Problem: A client instructed a city law firm to defend his interests in a criminal defence dispute with his ex-partner. However, after the trial of the criminal claim (which he lost), the law firm started bankruptcy proceedings against him in relation to the alleged outstanding fees totalling almost £115,000; the hearing was listed to take place in March 2024.
Outcome: Our lawyers were instructed 2 weeks before the hearing of the bankruptcy petition to oppose the bankruptcy on the basis it was disputed on genuine and substantial grounds. Our expert insolvency and costs lawyers urgently prepared detailed submissions, and persuaded the city law firm to withdraw their bankruptcy petition and pay our client’s legal costs.
How long did it take?

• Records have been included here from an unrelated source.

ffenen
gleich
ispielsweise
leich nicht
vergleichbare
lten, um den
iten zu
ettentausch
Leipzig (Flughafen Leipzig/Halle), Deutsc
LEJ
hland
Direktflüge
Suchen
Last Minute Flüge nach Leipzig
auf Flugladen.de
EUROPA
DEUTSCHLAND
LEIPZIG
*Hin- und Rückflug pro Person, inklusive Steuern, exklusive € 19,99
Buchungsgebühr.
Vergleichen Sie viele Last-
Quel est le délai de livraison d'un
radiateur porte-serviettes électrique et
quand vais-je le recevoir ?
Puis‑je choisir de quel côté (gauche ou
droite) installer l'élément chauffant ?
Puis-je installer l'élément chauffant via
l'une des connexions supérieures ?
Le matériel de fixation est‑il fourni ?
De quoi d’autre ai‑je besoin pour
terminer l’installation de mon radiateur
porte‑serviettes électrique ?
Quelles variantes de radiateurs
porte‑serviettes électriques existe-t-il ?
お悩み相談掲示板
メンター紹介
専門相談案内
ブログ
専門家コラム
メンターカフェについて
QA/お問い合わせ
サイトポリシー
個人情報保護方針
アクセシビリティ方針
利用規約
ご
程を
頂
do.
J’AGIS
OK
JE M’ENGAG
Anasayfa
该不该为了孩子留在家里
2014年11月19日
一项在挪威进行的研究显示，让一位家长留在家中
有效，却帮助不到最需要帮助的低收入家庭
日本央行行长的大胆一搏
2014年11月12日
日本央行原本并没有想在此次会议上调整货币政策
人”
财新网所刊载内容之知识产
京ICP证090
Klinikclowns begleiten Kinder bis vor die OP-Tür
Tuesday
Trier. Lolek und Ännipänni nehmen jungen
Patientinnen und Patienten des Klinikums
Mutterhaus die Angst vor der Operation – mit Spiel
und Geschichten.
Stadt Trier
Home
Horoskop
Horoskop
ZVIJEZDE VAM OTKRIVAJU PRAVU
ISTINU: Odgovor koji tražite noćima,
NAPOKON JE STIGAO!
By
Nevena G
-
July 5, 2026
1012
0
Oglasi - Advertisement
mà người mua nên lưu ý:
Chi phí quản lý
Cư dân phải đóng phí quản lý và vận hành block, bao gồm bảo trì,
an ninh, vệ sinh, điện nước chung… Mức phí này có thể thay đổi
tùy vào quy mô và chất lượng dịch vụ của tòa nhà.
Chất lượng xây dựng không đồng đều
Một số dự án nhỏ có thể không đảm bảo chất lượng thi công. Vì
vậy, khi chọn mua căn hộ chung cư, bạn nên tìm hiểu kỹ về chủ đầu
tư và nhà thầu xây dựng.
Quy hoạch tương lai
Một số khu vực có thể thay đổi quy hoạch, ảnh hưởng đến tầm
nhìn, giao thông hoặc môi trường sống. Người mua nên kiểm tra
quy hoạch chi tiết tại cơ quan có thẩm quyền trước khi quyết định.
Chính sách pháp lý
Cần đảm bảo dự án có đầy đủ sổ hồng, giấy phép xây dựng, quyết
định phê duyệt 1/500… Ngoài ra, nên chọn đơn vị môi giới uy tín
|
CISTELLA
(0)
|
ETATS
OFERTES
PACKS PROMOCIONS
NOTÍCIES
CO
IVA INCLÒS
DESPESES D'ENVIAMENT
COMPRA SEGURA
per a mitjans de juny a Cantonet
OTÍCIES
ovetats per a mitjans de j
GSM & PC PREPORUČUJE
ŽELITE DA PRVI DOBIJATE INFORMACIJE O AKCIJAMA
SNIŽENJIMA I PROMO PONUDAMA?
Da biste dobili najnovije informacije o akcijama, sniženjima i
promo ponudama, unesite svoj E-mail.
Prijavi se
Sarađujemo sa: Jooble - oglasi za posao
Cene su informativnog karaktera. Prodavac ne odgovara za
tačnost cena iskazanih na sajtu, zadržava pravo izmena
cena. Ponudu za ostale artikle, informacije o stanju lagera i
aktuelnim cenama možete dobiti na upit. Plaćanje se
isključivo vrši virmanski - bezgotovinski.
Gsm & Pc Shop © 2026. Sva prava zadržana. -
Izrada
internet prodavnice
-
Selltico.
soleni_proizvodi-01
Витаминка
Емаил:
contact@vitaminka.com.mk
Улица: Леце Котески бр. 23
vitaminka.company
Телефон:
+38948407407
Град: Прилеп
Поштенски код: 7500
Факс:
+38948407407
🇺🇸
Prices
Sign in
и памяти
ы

Less than 2 weeks from instruction.
Our expert debt recovery and insolvency lawyers were instructed by a client who had for over a year defended his interests in a bankruptcy dispute with a city law firm (and their own law firm who was acting for them) in a claim for unpaid legal fees.
The debt was disputed throughout by the client however despite this the city law firm was unmoved and continued to pursue a bankruptcy order aggressively against the client; the hearing of the petition was listed to be heard in March 2024.
In particular the dispute was based on the fact that, amongst other things, that (i) there was no contractual entitlement to the fees and they were not authorised by the client; (ii) the charges were not reasonable and were wholly excessive; (iii) it is well reported that legal fees cannot form the basis of a liquidated debt upon which a bankruptcy petition could be based on (see further below; (iv) there was a strong basis for a professional negligence claim against the law firm; and (v) the law firm claimed costs for barrister fees however those charges were not included in the statute bills (and were therefore precluded from recovering those barrister fees from the client).
Outstanding legal fees are not a liquidated debt and a petition founded on an unliquidated sum will be dismissed as an abuse of process as was said by Evans LJ in Turner v Paloma, [2000] WLR 37:
“If a solicitor wishes to be paid and is not in funds he will need to sue and prove that his charges were either expressly agreed or are reasonable charges”. The observations in that case, including that “the solicitor’s claim is for a reasonable sum, whether by statute or at common law, not for a liquidated sum“.
For more information on the relationship between Part 7 (debt recovery proceedings instigated by your former lawyers) and your right to assessment under the Solicitors Act 1974 (Part 8 proceedings for detailed assessment under CPR 47) – please see our dedicated page on Solicitor’s Costs and Detailed Assessment.
Our lawyers were instructed and developed a strategy at the very outset to defend the bankruptcy petition. Within 2 weeks of instruction, our lawyers were able to agree to the dismissal of the bankruptcy petition and vacation of the hearing. Our lawyers were also able to recover the client’s legal costs.